With no more British expeditions the Australians themselves made several attempts. Hiring British bowlers from as far afield as Devon and Dundee a number of famous parties set out with the hopes of a nation resting on them. They have been immortalised in the bush ballads of Harry Cackbottom and Sludgie McGurkwash amongst others. The tale of Ron the Con and Flatbellied Don who attempted the crossing double handed is sung by every Australian. But all the Australian expeditions foundered through a lack of balance. Sometimes a member of the party would keel over and die because they did not say the word 'mate' at the end of a sentence. Then they would collapse into arguments and disarray because everyone was addressed as 'mate' by everyone else and no one could distinguish who was who. It would be several years before 'Bruce' became the first and last Australian name. After the seventh such expedition the natives had had enough. There would be no more attempts to cross Australia by Slow Left Arm Bowler and this final frontier would remain unbreached by man.

This was not quite the end of the story. A joint English-Australian-West Indian team set out in 1965 in the hope of raising interest in future cricket series' involving these countries. It was a disaster. West Indians only joined in to show they had slow left armers in their islands and did not appreciate being asked to do other duties. The English supplied the main bowlers but discovered Australians could not field to them. The Australians were hounded by their own press who felt they were betraying the country by helping Pommie bowlers cross it. The expedition ended two weeks after it had begun in the middle of the Australian desert. But one good thing came out of it. Scientists had used the expedition to measure variations in flight and action amongst the bowlers to calculate exactly how a future expedition should bowl and what its route should be. Their calculations were controversial because they concluded that they should start in New Zealand and finish in Canada. But at least the groundwork had been laid if at some future date there was someone with a bottomless pit of money to resource an expedition and enough bowlers capable of fulfilling the requirements. This has not happened yet. But who is to say that in this day and age the raw material cannot rise to make the theory a reality?

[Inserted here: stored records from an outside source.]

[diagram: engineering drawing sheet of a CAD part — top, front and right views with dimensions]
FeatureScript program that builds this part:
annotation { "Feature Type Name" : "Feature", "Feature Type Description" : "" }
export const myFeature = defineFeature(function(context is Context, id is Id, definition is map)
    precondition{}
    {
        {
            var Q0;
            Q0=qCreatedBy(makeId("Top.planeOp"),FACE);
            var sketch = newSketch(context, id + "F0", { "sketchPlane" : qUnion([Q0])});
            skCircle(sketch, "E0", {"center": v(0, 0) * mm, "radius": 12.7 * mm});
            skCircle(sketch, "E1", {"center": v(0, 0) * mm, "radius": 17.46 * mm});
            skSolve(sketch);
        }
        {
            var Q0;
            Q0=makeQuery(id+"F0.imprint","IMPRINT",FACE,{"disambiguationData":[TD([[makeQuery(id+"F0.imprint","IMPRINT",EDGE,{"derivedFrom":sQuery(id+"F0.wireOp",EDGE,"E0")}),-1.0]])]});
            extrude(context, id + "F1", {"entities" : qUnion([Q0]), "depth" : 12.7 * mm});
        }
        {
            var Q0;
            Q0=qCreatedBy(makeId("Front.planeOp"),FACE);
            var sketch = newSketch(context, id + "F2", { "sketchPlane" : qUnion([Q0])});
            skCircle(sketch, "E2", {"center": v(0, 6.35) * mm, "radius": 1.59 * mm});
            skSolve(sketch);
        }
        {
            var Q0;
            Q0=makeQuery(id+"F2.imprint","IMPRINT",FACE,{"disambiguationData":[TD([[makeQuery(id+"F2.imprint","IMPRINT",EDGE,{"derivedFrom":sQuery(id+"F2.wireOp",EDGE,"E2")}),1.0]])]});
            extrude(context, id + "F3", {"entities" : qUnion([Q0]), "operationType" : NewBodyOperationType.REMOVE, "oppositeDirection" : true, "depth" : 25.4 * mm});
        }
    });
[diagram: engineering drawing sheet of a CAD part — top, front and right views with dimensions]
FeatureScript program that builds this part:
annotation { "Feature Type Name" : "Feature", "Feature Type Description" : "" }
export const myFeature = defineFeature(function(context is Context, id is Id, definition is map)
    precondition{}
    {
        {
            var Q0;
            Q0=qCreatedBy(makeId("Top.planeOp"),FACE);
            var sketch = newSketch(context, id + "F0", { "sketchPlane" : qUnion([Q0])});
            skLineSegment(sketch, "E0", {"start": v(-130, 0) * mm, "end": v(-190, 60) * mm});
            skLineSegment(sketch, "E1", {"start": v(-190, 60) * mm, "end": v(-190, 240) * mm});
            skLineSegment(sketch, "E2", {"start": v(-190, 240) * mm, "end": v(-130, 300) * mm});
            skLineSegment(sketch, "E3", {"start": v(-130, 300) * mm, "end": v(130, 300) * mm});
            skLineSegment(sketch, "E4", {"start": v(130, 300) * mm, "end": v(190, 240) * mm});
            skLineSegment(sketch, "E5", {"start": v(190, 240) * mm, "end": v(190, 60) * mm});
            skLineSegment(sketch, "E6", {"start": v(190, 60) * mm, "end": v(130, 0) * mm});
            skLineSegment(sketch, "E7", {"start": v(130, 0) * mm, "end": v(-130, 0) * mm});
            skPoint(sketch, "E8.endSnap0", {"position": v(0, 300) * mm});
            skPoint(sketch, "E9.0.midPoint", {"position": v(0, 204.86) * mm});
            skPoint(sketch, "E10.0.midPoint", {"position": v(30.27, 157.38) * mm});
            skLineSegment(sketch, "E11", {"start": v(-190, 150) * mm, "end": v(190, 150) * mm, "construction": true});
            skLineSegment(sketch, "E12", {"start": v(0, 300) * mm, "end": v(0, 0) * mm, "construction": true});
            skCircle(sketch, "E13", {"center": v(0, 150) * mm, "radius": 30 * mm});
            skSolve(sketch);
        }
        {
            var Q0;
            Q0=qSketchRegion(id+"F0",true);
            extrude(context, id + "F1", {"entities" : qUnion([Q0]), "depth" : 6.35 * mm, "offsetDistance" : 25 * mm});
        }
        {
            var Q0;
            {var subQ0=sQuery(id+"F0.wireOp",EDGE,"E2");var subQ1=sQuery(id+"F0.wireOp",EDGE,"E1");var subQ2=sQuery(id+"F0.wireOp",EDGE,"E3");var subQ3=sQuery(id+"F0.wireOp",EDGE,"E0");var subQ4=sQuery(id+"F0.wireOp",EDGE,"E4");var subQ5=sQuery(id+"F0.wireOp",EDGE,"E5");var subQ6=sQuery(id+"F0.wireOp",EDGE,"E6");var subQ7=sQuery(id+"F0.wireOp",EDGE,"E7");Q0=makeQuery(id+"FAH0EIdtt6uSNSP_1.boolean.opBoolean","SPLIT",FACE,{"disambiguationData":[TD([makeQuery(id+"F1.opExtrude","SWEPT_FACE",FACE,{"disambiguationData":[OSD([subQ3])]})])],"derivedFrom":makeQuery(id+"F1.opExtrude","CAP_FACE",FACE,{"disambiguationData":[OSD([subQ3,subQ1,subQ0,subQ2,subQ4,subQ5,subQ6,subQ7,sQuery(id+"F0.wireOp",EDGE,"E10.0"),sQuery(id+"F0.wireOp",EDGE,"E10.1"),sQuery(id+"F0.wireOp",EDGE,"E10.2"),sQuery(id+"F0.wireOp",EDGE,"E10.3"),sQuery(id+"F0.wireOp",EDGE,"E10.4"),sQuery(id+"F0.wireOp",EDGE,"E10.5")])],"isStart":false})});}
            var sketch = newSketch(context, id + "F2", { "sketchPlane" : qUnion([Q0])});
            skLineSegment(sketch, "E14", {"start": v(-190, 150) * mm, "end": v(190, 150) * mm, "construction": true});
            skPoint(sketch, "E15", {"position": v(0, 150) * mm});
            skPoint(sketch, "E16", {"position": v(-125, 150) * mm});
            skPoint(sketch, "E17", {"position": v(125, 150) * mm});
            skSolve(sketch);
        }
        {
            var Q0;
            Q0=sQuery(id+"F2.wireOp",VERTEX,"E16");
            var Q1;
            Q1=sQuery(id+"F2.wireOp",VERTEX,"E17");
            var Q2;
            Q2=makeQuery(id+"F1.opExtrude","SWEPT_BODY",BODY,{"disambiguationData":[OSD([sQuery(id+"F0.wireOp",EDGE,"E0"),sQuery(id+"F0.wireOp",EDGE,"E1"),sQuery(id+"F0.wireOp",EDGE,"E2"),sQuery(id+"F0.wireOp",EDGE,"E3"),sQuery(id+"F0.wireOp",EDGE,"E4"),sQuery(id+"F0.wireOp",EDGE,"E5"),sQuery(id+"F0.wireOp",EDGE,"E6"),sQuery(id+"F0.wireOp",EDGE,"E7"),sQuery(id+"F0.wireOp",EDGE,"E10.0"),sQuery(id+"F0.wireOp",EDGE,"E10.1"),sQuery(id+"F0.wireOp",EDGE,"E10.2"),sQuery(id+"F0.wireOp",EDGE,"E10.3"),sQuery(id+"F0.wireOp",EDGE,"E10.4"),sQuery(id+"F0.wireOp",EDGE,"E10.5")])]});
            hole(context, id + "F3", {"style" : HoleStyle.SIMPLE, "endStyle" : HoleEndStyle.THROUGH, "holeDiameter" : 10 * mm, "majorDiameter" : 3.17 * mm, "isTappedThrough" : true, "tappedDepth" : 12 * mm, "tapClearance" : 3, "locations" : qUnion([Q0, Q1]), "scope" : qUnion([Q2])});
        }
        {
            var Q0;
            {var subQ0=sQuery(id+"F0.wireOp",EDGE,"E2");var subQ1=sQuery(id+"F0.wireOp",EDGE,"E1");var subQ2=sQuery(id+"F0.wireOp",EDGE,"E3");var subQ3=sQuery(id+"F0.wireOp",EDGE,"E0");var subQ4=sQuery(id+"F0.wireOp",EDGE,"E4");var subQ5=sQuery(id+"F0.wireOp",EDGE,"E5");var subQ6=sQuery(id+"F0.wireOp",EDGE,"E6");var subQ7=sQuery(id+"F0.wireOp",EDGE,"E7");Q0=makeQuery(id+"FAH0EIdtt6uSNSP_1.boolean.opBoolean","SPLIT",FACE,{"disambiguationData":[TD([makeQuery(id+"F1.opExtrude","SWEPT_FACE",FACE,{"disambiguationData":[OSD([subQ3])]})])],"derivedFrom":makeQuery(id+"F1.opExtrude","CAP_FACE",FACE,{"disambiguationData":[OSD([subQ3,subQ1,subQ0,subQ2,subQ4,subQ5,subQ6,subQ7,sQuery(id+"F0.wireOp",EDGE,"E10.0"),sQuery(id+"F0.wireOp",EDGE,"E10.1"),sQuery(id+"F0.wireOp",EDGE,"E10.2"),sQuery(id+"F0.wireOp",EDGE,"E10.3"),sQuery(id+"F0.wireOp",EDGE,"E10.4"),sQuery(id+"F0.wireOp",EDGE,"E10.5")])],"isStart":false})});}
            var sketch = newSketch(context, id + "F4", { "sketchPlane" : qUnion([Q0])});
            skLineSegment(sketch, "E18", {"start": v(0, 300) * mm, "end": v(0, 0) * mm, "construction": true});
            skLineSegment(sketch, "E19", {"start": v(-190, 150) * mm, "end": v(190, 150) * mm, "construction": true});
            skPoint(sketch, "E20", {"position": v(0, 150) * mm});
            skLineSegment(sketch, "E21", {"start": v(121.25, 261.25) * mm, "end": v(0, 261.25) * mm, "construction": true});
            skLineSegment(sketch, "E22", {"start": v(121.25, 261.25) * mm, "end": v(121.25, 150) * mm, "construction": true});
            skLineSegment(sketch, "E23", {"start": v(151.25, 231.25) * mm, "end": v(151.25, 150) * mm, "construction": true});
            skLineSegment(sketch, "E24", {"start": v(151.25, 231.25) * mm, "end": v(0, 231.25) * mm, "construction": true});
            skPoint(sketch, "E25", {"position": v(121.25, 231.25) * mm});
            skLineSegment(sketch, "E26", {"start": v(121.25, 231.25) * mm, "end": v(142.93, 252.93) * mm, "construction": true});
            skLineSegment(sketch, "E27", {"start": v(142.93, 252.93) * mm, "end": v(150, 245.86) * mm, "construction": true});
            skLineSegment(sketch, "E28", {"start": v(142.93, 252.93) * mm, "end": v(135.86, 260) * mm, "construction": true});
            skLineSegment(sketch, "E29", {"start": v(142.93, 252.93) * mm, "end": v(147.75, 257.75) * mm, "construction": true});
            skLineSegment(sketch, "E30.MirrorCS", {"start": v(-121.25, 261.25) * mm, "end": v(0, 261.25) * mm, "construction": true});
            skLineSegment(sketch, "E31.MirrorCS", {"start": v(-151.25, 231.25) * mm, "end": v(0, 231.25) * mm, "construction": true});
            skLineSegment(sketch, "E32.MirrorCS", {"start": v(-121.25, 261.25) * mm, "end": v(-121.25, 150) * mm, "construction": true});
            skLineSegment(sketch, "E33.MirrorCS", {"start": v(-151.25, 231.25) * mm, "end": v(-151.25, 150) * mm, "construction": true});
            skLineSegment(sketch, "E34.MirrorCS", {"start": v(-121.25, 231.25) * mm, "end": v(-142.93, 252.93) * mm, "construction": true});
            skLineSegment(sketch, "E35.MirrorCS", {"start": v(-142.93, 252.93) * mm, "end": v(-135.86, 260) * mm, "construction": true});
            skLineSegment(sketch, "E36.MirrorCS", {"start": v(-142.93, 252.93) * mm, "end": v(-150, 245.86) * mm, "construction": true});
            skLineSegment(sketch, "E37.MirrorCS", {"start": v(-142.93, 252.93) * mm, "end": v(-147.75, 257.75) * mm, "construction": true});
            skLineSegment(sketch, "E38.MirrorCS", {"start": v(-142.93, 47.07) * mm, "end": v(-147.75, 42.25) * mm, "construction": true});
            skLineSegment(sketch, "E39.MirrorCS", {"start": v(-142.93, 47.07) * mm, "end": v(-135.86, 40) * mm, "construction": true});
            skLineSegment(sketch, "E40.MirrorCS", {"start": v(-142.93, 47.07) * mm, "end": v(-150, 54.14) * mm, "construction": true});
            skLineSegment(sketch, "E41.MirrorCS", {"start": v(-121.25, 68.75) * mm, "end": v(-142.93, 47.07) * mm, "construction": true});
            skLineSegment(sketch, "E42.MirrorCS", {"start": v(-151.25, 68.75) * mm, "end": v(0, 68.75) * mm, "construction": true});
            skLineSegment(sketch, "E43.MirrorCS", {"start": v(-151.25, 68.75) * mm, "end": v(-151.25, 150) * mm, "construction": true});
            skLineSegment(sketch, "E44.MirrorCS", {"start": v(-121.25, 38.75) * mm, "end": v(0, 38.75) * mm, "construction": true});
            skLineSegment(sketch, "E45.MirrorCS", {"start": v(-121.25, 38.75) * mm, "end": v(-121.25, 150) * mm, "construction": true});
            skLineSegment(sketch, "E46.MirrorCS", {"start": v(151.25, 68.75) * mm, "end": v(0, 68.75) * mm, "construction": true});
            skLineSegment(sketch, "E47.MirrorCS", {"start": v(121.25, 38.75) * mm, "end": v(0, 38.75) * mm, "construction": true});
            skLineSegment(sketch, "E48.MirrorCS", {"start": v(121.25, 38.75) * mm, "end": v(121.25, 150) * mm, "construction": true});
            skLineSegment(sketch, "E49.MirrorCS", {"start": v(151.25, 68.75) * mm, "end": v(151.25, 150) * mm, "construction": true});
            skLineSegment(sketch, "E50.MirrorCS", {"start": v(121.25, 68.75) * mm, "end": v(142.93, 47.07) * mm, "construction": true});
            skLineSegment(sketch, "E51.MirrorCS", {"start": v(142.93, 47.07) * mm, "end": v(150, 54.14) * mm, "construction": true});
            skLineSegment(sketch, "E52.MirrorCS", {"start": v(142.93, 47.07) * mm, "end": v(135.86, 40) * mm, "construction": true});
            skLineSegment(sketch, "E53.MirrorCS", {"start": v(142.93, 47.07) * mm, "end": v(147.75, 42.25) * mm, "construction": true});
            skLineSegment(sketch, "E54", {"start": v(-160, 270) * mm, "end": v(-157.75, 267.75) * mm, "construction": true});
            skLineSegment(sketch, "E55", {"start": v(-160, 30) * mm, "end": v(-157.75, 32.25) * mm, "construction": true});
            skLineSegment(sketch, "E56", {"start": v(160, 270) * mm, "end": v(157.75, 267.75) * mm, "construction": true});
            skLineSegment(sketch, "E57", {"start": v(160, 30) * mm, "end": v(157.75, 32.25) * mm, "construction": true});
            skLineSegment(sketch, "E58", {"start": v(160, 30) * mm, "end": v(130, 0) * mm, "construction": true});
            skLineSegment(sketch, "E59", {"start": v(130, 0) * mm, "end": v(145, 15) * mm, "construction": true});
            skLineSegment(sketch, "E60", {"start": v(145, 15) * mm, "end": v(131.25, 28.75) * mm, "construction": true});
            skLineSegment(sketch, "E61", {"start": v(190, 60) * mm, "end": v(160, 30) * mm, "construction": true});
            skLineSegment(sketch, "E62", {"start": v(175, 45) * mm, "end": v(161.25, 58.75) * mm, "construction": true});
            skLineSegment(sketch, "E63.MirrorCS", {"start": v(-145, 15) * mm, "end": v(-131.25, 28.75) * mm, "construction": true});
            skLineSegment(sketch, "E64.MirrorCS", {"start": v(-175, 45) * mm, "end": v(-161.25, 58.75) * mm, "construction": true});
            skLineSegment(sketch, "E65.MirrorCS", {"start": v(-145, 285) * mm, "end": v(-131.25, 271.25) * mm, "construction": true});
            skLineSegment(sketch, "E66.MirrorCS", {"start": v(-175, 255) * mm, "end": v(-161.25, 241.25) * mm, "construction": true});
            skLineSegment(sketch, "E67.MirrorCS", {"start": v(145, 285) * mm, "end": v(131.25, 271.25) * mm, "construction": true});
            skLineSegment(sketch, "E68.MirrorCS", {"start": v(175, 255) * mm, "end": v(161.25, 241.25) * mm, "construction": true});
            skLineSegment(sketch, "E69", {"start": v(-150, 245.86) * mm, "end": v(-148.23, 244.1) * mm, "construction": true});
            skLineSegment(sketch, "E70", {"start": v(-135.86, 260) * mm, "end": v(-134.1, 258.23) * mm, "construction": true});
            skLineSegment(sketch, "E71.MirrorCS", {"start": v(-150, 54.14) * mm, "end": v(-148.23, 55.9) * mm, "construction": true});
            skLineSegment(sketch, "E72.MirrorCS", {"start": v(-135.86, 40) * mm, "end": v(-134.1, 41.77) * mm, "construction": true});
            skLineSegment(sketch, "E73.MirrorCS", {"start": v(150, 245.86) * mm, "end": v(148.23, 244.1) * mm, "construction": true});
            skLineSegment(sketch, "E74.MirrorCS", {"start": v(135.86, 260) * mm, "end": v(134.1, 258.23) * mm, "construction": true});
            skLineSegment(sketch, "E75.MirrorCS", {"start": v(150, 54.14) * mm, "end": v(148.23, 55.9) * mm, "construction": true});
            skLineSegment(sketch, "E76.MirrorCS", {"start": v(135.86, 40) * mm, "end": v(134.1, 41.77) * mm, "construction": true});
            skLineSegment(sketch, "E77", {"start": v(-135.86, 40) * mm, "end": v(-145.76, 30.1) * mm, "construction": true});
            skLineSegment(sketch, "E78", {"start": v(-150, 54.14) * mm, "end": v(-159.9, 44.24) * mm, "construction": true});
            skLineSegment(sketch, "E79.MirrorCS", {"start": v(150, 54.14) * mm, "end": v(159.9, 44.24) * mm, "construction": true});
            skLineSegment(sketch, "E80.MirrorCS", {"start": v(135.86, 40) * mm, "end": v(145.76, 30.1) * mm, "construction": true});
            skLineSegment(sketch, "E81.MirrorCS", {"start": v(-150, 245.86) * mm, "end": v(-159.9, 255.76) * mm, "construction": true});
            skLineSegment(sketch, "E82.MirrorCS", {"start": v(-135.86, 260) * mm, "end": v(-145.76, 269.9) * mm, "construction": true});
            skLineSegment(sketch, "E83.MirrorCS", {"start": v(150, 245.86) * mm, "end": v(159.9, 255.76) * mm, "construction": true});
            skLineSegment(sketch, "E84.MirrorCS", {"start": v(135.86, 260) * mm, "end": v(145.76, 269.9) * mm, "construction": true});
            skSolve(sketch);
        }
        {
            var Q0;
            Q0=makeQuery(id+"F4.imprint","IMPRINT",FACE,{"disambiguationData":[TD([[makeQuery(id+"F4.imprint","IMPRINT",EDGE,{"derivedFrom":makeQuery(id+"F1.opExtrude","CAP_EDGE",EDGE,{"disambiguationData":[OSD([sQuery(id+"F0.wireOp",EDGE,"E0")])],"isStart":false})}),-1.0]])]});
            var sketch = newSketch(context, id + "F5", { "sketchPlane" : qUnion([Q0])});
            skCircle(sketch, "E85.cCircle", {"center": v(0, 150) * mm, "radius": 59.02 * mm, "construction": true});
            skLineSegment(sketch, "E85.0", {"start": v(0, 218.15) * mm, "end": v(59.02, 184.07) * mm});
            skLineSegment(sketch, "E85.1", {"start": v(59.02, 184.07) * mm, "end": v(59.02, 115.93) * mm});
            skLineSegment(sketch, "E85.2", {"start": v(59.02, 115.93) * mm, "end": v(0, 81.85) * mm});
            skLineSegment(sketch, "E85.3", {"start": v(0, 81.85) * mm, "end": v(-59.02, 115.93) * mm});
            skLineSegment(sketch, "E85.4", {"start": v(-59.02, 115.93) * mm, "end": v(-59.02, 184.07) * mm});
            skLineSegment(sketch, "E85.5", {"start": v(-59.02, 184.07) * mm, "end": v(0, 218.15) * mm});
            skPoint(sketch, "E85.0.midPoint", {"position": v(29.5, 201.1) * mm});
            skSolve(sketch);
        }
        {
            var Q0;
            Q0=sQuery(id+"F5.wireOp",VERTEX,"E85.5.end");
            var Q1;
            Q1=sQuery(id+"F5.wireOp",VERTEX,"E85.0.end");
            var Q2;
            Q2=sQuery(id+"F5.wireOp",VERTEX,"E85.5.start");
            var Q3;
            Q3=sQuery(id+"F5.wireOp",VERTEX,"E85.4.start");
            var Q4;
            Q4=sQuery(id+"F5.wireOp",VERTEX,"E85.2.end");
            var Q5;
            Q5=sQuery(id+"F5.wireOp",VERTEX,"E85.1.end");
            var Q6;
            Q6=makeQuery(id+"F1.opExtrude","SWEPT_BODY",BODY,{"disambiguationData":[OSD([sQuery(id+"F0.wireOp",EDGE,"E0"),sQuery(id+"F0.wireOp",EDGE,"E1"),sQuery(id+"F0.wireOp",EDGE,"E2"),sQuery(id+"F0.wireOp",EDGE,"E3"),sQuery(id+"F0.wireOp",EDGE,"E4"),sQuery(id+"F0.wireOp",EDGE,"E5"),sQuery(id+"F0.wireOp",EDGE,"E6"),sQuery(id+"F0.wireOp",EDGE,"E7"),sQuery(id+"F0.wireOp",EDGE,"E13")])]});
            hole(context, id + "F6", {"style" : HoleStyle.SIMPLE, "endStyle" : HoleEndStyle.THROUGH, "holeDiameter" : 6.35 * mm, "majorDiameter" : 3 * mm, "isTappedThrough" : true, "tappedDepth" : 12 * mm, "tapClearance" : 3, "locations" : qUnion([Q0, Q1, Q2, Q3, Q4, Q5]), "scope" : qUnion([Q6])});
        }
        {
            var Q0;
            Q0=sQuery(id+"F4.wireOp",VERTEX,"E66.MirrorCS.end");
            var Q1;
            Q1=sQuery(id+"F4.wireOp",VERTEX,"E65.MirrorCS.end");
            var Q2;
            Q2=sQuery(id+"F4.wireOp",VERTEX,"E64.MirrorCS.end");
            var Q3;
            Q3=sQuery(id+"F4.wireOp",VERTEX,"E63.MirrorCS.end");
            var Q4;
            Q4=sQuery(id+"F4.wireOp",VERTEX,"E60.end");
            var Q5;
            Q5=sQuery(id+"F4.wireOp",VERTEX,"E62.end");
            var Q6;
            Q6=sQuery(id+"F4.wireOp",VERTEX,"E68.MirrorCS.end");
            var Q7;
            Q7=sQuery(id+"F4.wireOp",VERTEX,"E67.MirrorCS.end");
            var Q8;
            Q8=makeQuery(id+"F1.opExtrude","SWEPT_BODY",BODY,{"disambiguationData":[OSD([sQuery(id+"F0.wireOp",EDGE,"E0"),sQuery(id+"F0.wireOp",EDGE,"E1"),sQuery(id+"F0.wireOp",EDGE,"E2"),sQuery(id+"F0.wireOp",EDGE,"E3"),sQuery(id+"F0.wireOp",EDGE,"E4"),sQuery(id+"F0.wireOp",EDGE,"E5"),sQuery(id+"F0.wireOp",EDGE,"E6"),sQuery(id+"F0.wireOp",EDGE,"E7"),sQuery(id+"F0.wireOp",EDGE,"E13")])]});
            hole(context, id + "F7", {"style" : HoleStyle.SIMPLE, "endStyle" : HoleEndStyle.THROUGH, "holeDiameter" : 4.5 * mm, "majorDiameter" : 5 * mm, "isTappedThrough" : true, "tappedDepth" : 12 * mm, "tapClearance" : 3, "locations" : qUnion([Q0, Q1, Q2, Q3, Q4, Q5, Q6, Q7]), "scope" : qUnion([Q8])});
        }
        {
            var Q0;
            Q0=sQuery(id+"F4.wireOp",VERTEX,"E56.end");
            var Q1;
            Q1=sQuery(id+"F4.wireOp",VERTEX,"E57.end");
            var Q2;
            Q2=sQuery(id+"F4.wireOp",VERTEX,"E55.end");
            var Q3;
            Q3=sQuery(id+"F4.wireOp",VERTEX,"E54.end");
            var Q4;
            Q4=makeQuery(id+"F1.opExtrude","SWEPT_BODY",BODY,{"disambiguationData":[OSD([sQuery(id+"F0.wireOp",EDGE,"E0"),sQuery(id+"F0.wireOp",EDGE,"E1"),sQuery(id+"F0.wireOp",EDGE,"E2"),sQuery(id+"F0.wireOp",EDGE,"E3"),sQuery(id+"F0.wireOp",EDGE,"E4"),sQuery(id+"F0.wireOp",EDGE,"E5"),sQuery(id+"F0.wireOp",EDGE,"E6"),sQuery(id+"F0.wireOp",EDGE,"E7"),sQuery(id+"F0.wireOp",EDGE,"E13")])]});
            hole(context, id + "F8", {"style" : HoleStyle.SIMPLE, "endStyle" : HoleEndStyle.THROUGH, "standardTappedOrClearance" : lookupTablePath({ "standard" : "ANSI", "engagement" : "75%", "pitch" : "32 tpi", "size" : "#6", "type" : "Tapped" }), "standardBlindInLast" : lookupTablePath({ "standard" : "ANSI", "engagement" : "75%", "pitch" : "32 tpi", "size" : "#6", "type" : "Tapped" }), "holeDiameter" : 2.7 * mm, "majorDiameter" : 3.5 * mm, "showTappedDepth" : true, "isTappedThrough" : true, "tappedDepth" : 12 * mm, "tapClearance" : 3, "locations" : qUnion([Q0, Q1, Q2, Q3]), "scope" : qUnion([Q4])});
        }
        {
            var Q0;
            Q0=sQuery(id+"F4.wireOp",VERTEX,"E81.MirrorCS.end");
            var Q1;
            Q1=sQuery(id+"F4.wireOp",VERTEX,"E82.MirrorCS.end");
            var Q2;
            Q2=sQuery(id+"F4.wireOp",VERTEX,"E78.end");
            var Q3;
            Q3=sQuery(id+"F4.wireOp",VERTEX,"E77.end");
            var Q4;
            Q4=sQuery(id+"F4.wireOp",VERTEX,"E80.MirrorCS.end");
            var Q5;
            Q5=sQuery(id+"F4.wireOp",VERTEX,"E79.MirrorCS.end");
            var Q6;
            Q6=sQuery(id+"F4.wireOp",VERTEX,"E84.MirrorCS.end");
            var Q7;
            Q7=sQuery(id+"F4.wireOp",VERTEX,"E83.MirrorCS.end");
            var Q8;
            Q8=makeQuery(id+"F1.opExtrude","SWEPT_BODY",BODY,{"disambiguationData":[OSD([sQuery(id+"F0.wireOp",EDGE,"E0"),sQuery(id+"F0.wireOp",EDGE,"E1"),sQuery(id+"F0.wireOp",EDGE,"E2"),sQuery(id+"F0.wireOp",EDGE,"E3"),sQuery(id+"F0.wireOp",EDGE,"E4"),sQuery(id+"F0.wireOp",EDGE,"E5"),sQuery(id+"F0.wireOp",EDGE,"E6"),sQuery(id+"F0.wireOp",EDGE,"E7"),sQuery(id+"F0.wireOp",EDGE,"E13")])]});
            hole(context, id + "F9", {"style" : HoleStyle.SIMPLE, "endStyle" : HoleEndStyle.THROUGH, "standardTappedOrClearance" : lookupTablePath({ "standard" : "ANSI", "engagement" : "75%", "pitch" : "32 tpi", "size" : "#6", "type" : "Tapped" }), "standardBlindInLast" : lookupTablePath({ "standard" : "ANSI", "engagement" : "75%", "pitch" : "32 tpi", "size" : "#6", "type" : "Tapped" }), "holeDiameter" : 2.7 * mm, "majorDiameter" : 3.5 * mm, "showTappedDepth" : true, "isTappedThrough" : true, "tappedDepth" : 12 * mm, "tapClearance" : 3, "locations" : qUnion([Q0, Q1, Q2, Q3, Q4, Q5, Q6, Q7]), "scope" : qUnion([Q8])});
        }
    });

Today the minds of the world return to this final great adventure. Those scientists never calculated how women or horses could cross Australia by Slow Left Arm Bowler. Maybe they are the missing element. Since when did women have enough sense of humour to injure themselves laughing at Wee Waa? Since when did horses have names as simple as humans? It only takes a few training sessions to get them up to the standard. Maybe the real achievement of Anna Hingley is entirely different to the one being rightly celebrated in so many stables and knitting circles today.